*** Data extracts

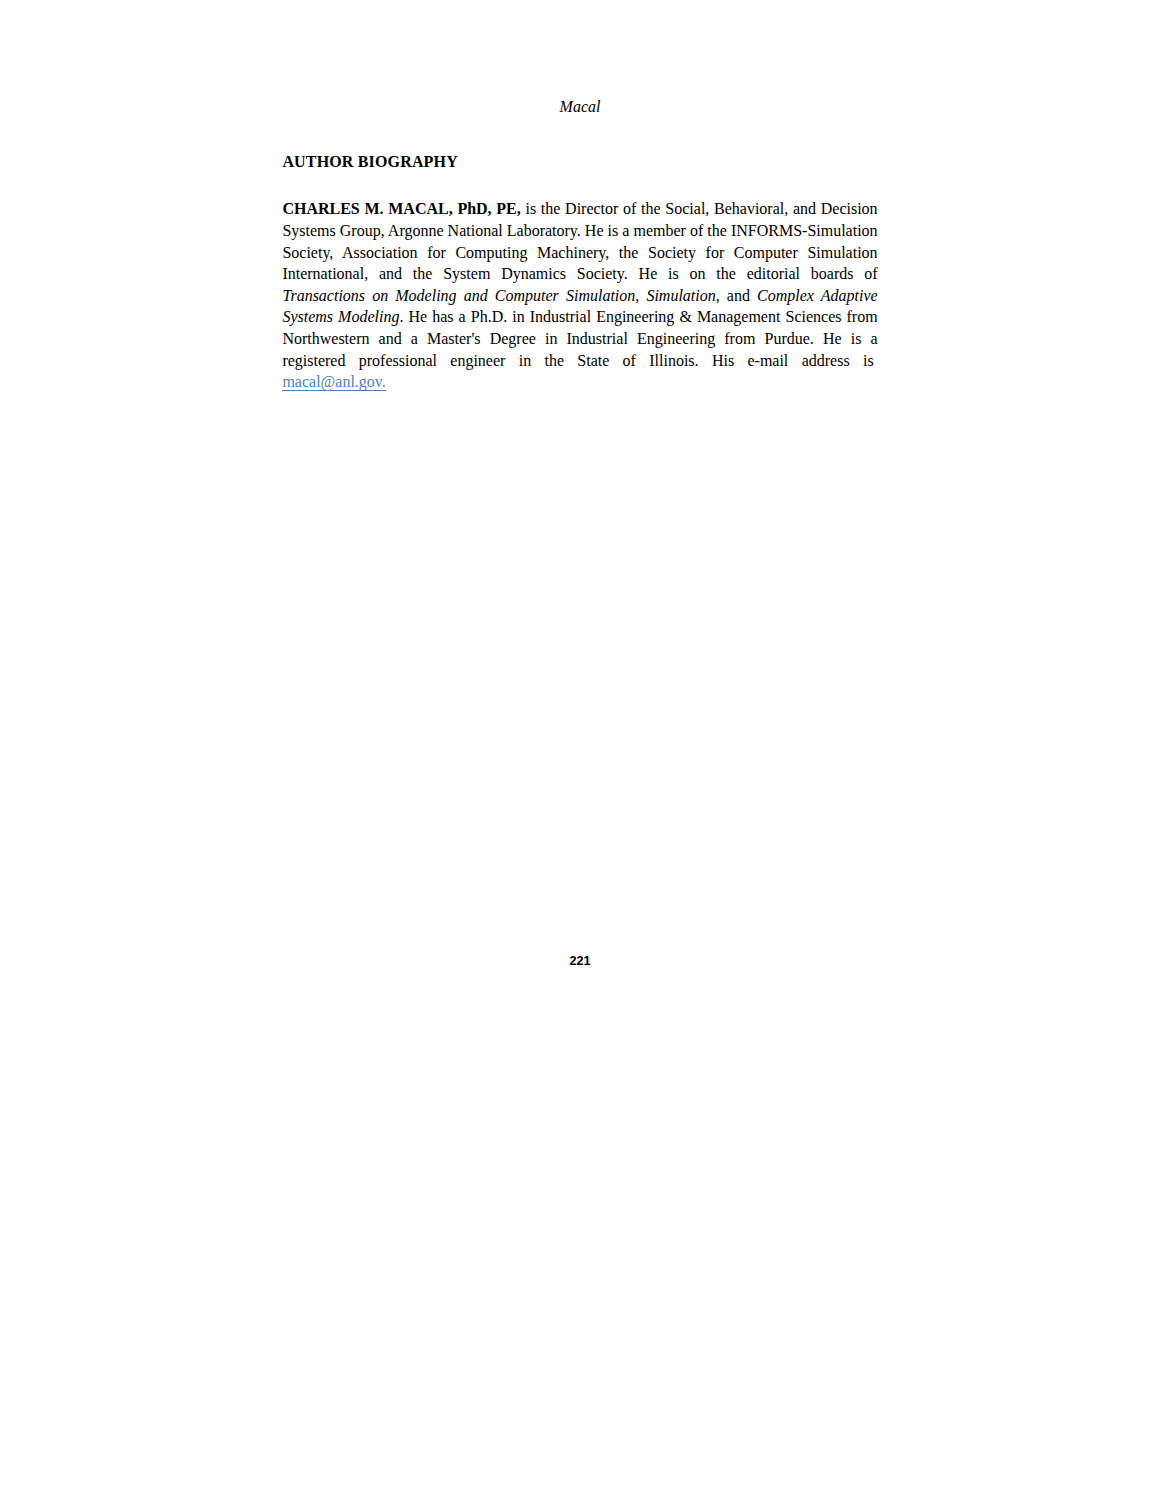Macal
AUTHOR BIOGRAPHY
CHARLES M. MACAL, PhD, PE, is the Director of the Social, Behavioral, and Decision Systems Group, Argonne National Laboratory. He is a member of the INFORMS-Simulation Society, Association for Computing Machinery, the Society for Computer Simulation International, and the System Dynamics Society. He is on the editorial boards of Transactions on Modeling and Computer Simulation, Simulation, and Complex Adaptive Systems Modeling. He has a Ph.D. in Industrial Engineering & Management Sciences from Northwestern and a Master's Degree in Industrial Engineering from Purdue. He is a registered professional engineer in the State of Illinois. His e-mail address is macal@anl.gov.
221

******
*** Data extracts

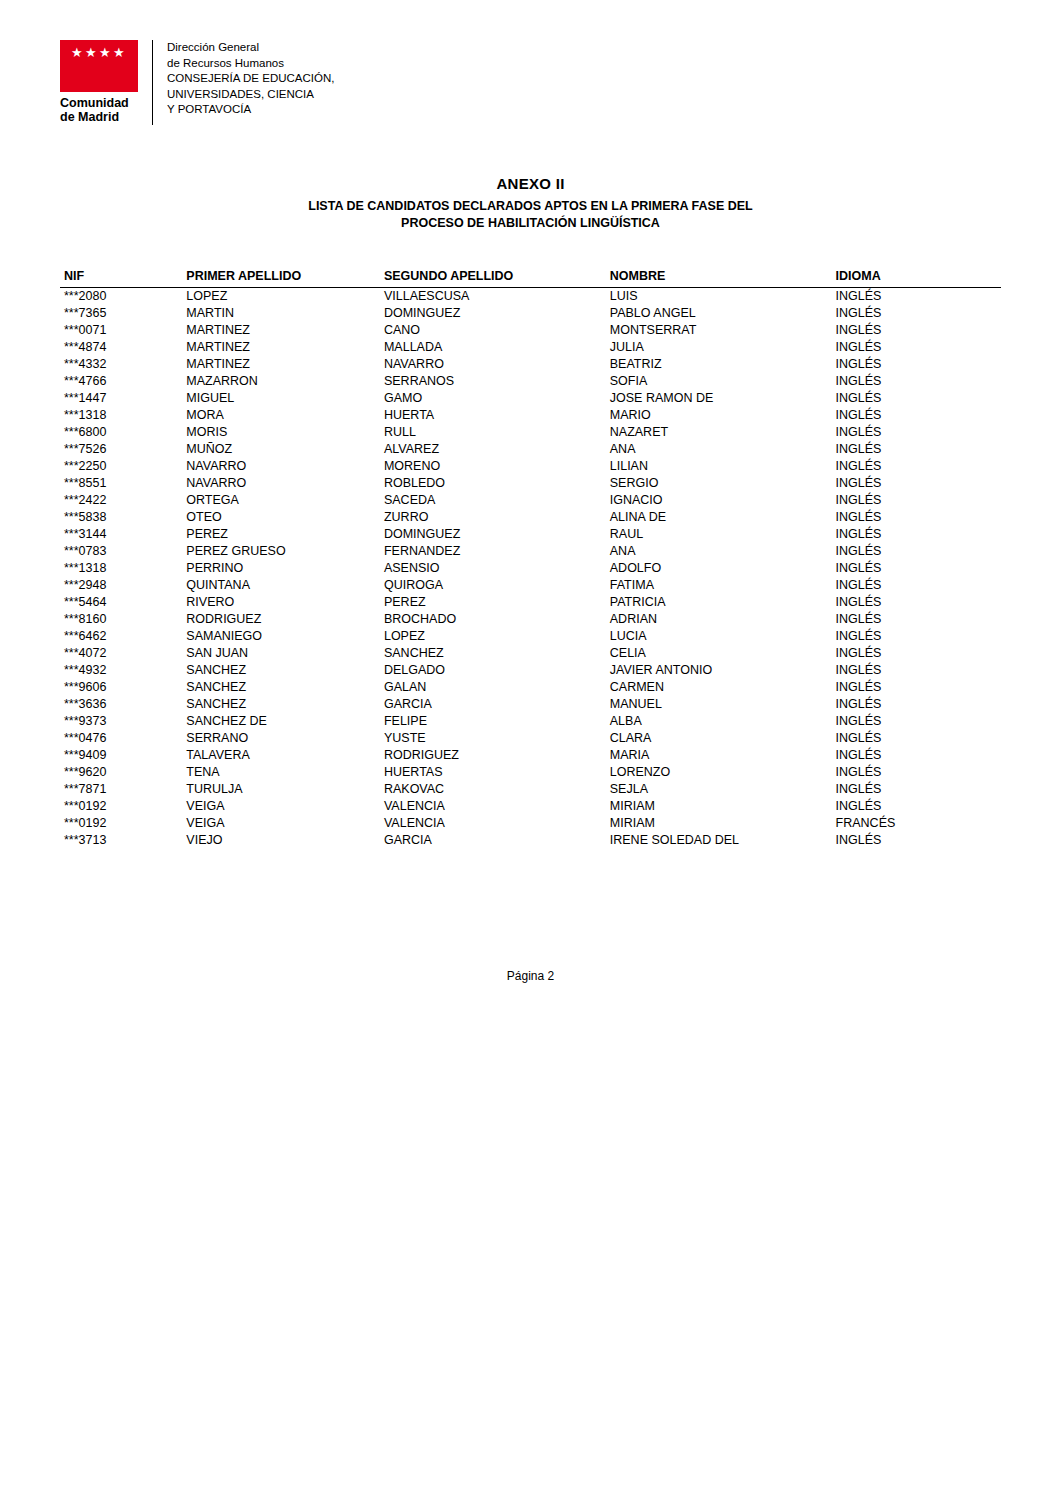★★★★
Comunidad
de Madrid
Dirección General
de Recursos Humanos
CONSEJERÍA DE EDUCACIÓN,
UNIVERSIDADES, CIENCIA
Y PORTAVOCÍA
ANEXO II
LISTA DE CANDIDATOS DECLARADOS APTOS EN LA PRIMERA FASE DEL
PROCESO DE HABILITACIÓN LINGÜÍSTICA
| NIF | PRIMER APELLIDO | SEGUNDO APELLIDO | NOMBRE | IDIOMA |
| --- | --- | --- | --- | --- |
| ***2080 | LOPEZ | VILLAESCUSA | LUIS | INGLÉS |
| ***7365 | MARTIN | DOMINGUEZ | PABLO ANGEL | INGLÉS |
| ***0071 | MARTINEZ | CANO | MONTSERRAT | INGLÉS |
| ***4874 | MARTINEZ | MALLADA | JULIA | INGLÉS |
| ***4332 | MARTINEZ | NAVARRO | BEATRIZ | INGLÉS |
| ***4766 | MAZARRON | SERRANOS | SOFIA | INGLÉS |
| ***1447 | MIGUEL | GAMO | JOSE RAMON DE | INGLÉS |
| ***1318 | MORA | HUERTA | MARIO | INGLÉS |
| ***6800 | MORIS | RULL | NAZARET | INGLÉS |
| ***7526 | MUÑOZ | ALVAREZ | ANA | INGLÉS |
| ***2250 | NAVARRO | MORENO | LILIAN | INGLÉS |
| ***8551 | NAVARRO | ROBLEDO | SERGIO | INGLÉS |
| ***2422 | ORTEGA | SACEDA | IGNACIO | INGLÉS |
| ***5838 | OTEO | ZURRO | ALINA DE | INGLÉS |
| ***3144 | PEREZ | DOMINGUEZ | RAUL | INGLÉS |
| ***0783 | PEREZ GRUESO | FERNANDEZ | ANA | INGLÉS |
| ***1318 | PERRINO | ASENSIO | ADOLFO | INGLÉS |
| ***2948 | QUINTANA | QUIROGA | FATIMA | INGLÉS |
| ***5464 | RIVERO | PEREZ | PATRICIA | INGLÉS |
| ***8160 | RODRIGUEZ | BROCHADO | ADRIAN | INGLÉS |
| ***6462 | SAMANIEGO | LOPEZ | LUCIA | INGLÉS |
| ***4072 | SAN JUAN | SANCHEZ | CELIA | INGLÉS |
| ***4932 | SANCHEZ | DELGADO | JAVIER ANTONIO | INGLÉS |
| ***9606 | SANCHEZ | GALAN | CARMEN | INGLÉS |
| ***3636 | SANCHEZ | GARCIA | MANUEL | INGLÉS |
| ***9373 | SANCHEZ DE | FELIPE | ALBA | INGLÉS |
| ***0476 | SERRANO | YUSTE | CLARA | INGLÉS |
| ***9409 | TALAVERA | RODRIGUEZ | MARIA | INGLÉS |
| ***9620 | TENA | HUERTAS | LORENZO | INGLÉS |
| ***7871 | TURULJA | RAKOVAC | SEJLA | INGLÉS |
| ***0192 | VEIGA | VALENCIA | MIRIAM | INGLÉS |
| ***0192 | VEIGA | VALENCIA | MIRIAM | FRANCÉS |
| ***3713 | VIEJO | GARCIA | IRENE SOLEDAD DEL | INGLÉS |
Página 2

******
*** Data extracts

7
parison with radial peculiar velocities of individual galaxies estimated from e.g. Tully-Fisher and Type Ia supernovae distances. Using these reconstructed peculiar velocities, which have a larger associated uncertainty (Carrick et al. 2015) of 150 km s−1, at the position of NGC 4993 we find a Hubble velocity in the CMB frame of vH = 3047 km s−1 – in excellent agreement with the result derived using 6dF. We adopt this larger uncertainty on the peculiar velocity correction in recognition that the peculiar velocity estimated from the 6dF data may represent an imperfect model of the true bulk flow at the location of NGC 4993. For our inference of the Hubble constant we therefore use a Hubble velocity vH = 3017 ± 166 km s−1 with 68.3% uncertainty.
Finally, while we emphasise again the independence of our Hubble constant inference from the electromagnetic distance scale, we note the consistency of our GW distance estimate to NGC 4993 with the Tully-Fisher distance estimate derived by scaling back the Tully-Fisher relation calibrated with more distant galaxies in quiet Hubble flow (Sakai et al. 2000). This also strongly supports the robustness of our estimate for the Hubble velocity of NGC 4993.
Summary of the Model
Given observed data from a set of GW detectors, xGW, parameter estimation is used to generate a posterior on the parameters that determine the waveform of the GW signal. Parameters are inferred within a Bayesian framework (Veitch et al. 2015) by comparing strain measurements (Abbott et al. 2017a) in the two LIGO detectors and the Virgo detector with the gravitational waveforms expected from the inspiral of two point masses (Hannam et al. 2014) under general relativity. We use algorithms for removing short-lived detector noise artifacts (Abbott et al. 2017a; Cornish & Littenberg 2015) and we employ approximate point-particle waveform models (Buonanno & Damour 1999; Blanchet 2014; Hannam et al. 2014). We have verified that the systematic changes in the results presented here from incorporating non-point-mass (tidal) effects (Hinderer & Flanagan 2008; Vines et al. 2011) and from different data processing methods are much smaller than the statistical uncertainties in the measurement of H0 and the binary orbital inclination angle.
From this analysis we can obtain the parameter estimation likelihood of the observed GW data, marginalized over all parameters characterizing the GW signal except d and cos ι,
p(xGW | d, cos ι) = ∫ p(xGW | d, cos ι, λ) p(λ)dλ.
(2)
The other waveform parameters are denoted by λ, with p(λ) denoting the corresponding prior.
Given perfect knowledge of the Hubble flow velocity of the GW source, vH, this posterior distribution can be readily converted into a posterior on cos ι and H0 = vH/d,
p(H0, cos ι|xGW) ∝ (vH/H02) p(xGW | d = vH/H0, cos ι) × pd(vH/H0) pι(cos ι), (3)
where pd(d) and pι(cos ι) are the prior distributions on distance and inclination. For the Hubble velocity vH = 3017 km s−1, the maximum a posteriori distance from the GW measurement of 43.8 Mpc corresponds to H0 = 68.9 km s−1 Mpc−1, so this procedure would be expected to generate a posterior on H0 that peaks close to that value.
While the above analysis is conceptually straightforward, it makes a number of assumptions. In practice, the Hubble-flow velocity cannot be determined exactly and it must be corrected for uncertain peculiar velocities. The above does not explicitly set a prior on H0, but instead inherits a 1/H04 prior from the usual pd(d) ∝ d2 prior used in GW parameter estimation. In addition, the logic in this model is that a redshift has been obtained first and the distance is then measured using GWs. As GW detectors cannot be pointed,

******

:: Task to carry out ::
Could you set down, exactly as written, the lines above between the one holding "JULIA | INGLÉS |" and the one holding "NAZARET | INGLÉS |", inclusive, and nothing more?

:: Expected answer ::
| ***4874 | MARTINEZ | MALLADA | JULIA | INGLÉS |
| ***4332 | MARTINEZ | NAVARRO | BEATRIZ | INGLÉS |
| ***4766 | MAZARRON | SERRANOS | SOFIA | INGLÉS |
| ***1447 | MIGUEL | GAMO | JOSE RAMON DE | INGLÉS |
| ***1318 | MORA | HUERTA | MARIO | INGLÉS |
| ***6800 | MORIS | RULL | NAZARET | INGLÉS |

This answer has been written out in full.